Blood Sisters, 2011, Rachael Romero
Me and Lilly did this because we felt we had become sisters in horror. Lilly had been taken from her mother to a mission, then The Pines. She didn't remember where she was from. I didn't want to be from where I remembered.
The Pines, Convent of the Good Shepherd, Plympton, South Australia, 1960s
I can remember receiving the teddy one Christmas I did not have a family to go to for the holidays, so I had to remain in Orana Christmas Day, I remember finding the teddy on the bottom of my bed. I did not know where it had come from as it was not wrapped and there was no tag/card on it ... The cottage mother ... said it was for me. She also told me that the prisoners in Pentridge Gaol had made the teddy.
I think I cried most of the day. This was the first gift I had received in years.
In the New Year a family came and took me for the rest of the holidays. I left the teddy on my bed as I was instructed to do (I wanted to take it with me but was not allowed) and when I came back it was gone.

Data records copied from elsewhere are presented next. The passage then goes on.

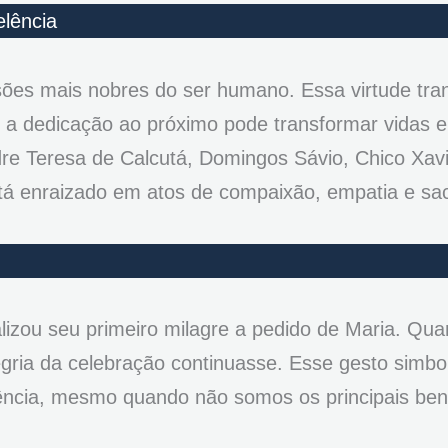
lência
ões mais nobres do ser humano. Essa virtude tra
mo a dedicação ao próximo pode transformar vidas e
re Teresa de Calcutá, Domingos Sávio, Chico Xav
tá enraizado em atos de compaixão, empatia e sacr
izou seu primeiro milagre a pedido de Maria. Qua
gria da celebração continuasse. Esse gesto simbol
ência, mesmo quando não somos os principais bene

I never saw it again until I opened my suitcase when I arrived ... at my mother's house. Someone must have put it in the case I do not know who had done this or why.
Orana Methodist Home, Burwood, Victoria, 1960s
'My Ireland' apron
This apron was given to me by a beautiful light in my life — Sister Judith Kelly. It was one of the most beautiful gifts I've ever had. I used to wear it all the time. I used to call it 'My Ireland'.